You can connect any HDMI device to the Xbox One, but anything but television watching is considered to be unsupported. Whichever device you have connected will be accessed by saying, “Xbox, watch TV.” You can’t customize that… yet.

With multiple Xbox One profiles for members of your family and the Kinect, the console can easily pull up the favorite channels for different family members. If more than one person is logged in, anyone can simply say, “Xbox, show my stuff,” and the dashboard will switch to show a customized interface. 

The “One Guide” can also show media apps like Netflix and Hulu Plus, along with photos and video on the SkyDrive. Those who are interested using the Xbox One as a media server can easily push content from a Windows 8 laptop to the console.

Video Sharing and Streaming

Microsoft has teamed up with Twitch to bring gameplay broadcasting to the Xbox One.

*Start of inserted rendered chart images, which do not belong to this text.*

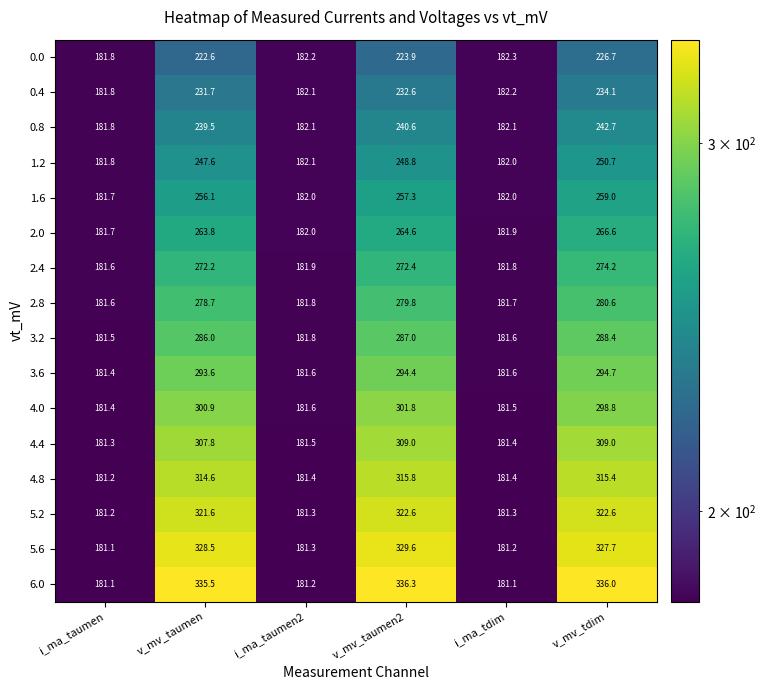

Count the number of categories in the chart.

6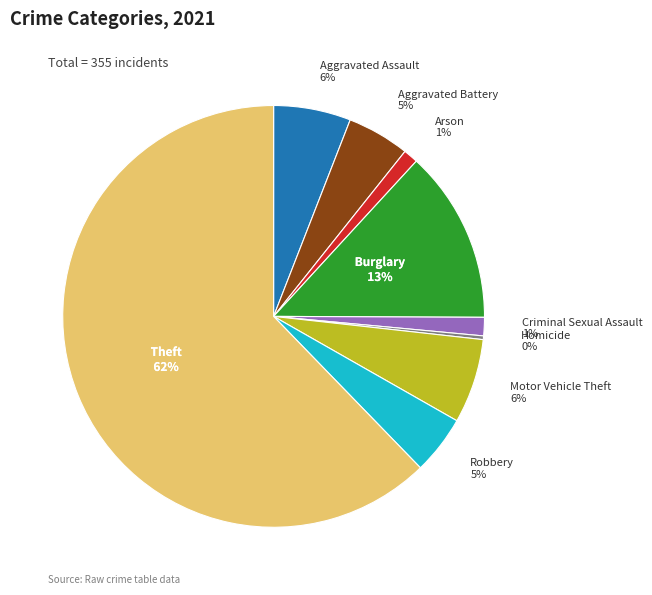

Does any single category account for the majority?

Yes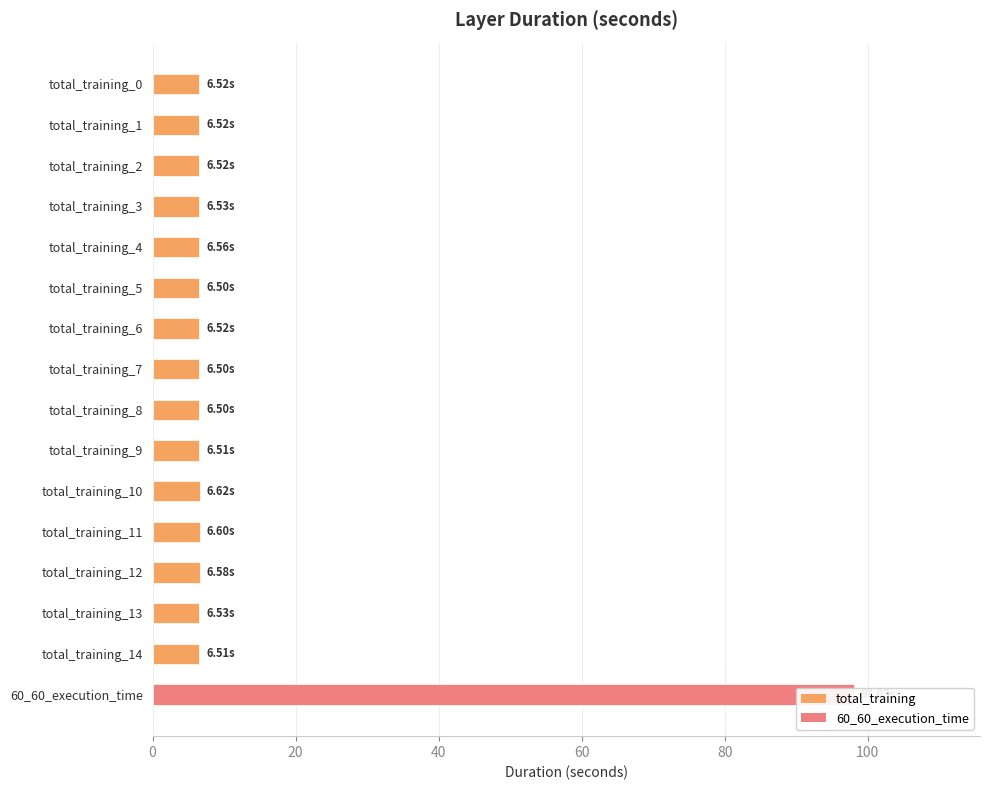

Approximately how many times larger is the value at total_training_5 compared to total_training_14?

1.0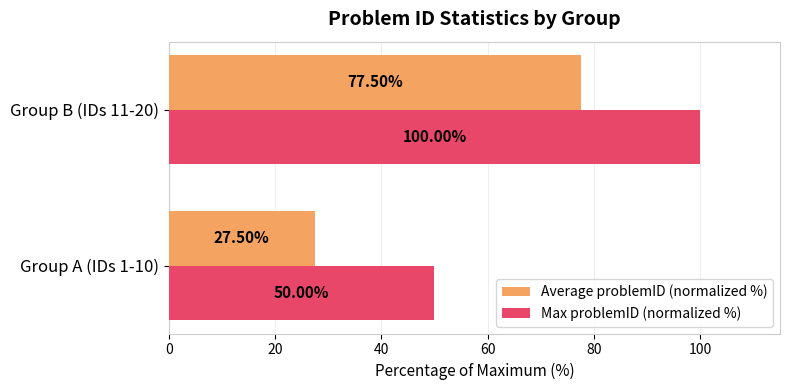

What is the difference between the highest and lowest values at Group B (IDs 11-20)?

22.5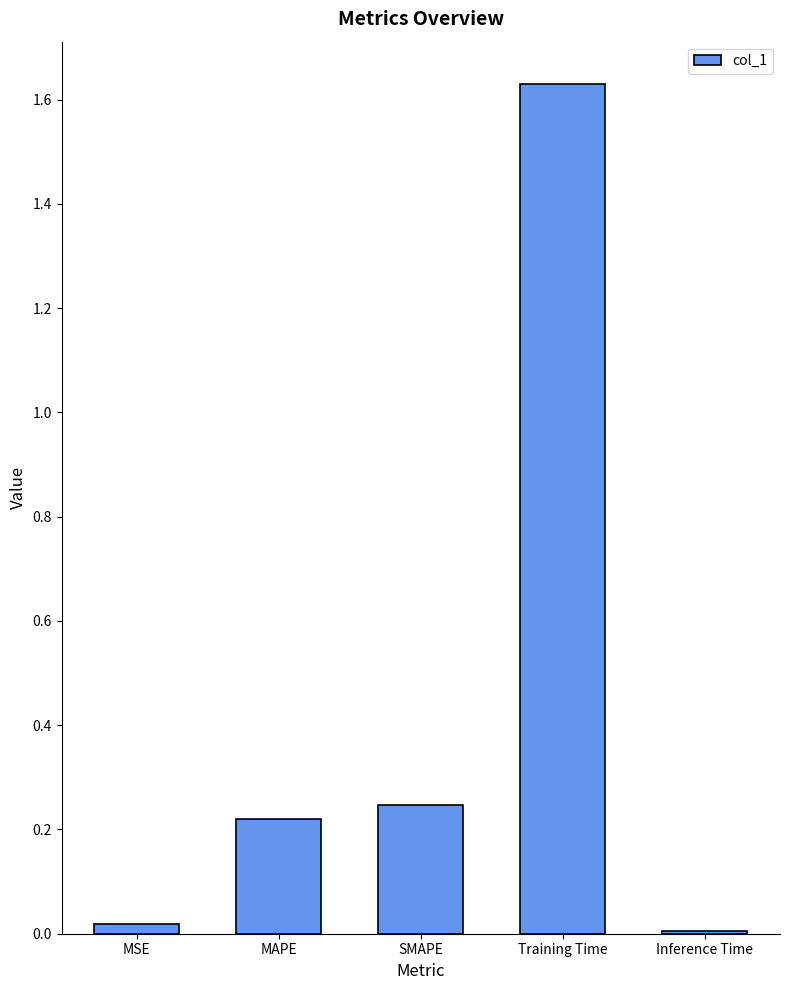

Which has a higher value, MSE or Training Time?

Training Time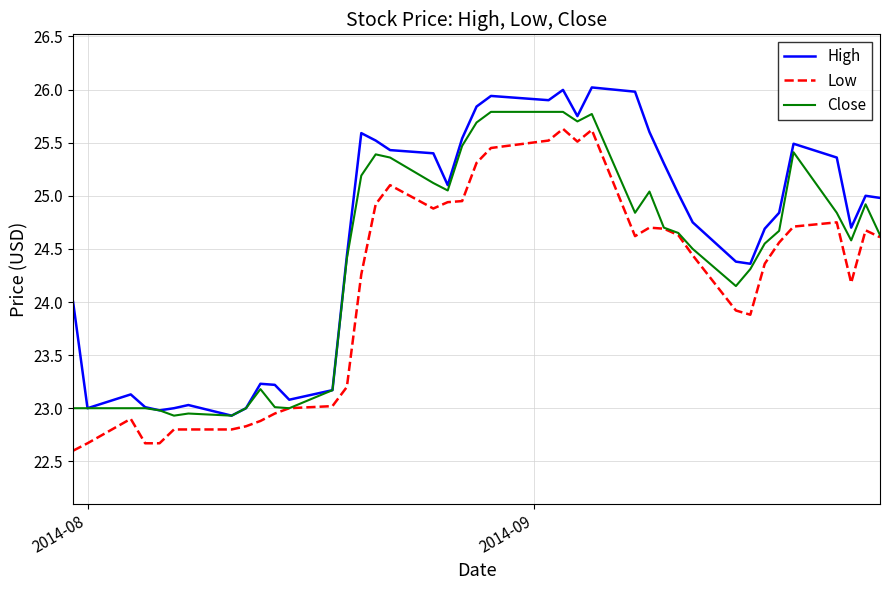

Rank the series by their average value, from highest to lowest.

High, Close, Low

This feature is behind the Xbox Live Gold paywall, so you will need to pony up $60 per year to access the feature.

You’ll also be able to access Game DVR with Xbox Live Gold. This allows users to save clips, edit them with Upload Studio, and share them with friends. YouTube will not be supported at launch, but there’s a workaround.

Microsoft is allowing users to connect external capture devices to the console. Those that do extensive post-production and want to upload to YouTube can continue doing so with an Elgato device or Hauppauge PVR.


Microsoft introduced second screen functionality on the Xbox 360. That feature will deepen on the Xbox One as more developers implement companion functions. At launch, Battlefield 4, Madden NFL 25, and Dead Rising 3 are just some of the games that will make use of tablets and phones to enhance the game experience.

We expect that developers will continue to experiment with these functions until a set of best practices is devised. Until then, the second screen options will likely vary greatly in utility and enjoyability.